━━━━━ DOCUMENT EXTRACT ━━━━━

If you ask me, or any of my editorial colleagues, what attracted us to this sort of work, one common answer you’d hear is that it exposes one to a very broad range of scientific activity. For at least some of us, this comes as a relief from the narrow view of the scientific enterprise that accompanies graduate and postdoctoral fellowships. On the other hand, sometimes you have to be careful what you wish for. You nurse a batch of papers on a host of different topics through the peer review process, some of them are published, and then the next batch comes along. This is never dull, but it does make it a challenge to have at your fingertips the kind of depth of knowledge in any given area that would be desirable. I often find myself wondering what the latest is in a given line of work that was published in the journal several months or years ago.
Occasionally, then, I’d like to highlight a new paper that amplifies and puts in a new light a previous publication in Nature Genetics. The paper by Anatoly Urisman and colleagues, just published in PLoS Pathogens, describes data that was presented at the February meeting of the American Society of Clinical Oncology, and covered in the press at that time. Urisman et al. report a novel gammaretrovirus in 8 out of 20 prostate cancers from individuals homozygous (QQ) for a common R462Q variant in RNase L, an enzyme that degrades viral and cellular single-stranded RNAs. Only one tumor out of 66 from individuals who did not have the QQ genotype harbored such a virus. Carl Zimmer has more on this paper here.
In 2002, Carpten et al. reported in Nature Genetics that the relevant variant underlying the familial prostate cancer susceptibility locus, HPC1, was the R462Q variant of RNASEL. Microdissected tumors with a germline mutation in RNASEL showed loss of heterozygosity, and had no detectable RNase L protein. Heterozygotes had lower RNase L activity than individuals with two copies of the wild-type allele. A subsequent study published in the journal by Casey et al. found at least one copy of the R462Q variant in 59% of the men studied, and implicated RNASEL in up to 13% of all prostate cancers. While this association has received some support, inevitably there have been failures to replicate the result.

━━━━━ PROVIDED RECORDS ━━━━━

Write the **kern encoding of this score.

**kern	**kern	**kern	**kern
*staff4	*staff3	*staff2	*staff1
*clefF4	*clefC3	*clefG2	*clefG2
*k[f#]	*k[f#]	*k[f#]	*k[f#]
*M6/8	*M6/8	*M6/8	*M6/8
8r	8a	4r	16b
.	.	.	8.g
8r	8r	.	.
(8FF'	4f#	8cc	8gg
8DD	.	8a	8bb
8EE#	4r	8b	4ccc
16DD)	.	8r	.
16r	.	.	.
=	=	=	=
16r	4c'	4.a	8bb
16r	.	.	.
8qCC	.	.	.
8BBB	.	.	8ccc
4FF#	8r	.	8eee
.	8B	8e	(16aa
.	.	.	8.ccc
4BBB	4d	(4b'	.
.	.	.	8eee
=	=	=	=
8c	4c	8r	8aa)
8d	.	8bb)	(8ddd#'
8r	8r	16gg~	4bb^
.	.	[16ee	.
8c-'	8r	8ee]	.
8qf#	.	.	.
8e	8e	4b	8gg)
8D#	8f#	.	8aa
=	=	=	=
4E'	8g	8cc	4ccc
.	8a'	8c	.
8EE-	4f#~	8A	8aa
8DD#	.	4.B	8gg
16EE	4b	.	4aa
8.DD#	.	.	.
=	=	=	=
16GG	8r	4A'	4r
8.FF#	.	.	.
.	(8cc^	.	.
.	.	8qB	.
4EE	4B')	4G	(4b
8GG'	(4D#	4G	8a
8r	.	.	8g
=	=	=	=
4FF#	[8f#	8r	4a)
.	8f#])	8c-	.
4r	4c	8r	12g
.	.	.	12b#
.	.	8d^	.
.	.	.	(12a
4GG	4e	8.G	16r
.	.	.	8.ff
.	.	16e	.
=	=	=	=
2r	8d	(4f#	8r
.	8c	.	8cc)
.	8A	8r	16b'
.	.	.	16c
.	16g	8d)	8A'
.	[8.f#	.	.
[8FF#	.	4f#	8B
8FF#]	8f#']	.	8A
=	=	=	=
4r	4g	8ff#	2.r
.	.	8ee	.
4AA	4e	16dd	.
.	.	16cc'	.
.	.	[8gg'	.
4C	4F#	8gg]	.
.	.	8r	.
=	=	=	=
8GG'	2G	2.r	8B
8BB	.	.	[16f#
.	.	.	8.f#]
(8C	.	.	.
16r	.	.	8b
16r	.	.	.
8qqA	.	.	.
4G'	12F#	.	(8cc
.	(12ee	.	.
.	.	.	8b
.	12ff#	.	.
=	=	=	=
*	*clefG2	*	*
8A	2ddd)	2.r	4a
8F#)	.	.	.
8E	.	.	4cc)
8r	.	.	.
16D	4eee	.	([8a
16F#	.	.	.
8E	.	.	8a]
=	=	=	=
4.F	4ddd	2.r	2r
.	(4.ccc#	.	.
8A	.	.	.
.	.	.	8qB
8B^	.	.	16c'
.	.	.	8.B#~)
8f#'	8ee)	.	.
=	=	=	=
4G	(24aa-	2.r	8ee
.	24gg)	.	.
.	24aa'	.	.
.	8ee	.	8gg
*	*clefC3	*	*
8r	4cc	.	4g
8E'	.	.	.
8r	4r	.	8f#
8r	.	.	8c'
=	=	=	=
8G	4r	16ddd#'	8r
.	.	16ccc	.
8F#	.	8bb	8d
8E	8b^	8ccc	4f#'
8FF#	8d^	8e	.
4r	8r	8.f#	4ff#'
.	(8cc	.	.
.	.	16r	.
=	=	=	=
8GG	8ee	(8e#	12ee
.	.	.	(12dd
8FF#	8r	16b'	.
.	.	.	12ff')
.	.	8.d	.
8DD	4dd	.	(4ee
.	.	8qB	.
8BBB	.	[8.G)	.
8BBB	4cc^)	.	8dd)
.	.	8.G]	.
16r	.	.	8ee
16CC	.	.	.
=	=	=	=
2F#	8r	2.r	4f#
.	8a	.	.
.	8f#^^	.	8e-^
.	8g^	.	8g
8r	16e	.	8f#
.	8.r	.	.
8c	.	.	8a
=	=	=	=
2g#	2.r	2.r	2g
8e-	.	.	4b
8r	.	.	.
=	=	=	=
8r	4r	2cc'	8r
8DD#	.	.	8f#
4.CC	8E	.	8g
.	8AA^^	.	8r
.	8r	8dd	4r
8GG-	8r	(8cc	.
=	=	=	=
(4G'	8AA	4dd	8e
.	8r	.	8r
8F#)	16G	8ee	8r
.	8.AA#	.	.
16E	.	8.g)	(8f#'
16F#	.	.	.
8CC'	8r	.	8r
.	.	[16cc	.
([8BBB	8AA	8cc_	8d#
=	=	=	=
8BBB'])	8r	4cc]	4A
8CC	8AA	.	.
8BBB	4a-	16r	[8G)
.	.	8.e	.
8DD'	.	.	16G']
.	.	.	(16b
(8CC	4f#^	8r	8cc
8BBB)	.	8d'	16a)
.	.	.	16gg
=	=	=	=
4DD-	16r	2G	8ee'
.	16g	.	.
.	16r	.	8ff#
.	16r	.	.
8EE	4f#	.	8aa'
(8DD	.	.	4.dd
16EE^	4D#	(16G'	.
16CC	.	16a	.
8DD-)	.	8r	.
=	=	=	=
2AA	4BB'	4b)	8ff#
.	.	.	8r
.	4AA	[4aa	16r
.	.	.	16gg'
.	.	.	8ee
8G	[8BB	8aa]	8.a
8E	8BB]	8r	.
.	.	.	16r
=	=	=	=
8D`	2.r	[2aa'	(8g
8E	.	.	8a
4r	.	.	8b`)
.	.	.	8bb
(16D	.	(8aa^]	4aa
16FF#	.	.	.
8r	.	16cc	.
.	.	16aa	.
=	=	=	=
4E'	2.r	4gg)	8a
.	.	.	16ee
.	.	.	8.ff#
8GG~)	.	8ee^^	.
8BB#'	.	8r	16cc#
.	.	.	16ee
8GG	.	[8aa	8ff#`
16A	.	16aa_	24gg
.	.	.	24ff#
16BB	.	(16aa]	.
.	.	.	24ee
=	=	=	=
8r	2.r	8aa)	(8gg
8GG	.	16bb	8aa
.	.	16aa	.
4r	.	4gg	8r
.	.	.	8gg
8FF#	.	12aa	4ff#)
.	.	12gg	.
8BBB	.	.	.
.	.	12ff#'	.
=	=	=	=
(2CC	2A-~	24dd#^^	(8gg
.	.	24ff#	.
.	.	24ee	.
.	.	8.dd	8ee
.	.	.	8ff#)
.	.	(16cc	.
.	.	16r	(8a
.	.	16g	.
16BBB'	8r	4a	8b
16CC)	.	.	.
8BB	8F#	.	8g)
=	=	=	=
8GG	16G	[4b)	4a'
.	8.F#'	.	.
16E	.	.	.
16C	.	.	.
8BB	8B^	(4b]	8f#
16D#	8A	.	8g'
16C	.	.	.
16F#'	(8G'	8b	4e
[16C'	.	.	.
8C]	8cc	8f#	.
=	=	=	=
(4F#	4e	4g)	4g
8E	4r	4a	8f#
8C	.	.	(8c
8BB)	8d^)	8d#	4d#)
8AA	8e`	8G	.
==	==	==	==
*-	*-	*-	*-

━━━━━

--- WORK REQUIRED ---
Transcribe the part of the blog post on RNase L and prostate cancer that begins at the words "If you ask me, or" and stops after "or years ago.". Work from the blog post on RNase L and prostate cancer alone, drawing on no other source.

--- SOLUTION FOR THIS TASK ---
If you ask me, or any of my editorial colleagues, what attracted us to this sort of work, one common answer you’d hear is that it exposes one to a very broad range of scientific activity. For at least some of us, this comes as a relief from the narrow view of the scientific enterprise that accompanies graduate and postdoctoral fellowships. On the other hand, sometimes you have to be careful what you wish for. You nurse a batch of papers on a host of different topics through the peer review process, some of them are published, and then the next batch comes along. This is never dull, but it does make it a challenge to have at your fingertips the kind of depth of knowledge in any given area that would be desirable. I often find myself wondering what the latest is in a given line of work that was published in the journal several months or years ago.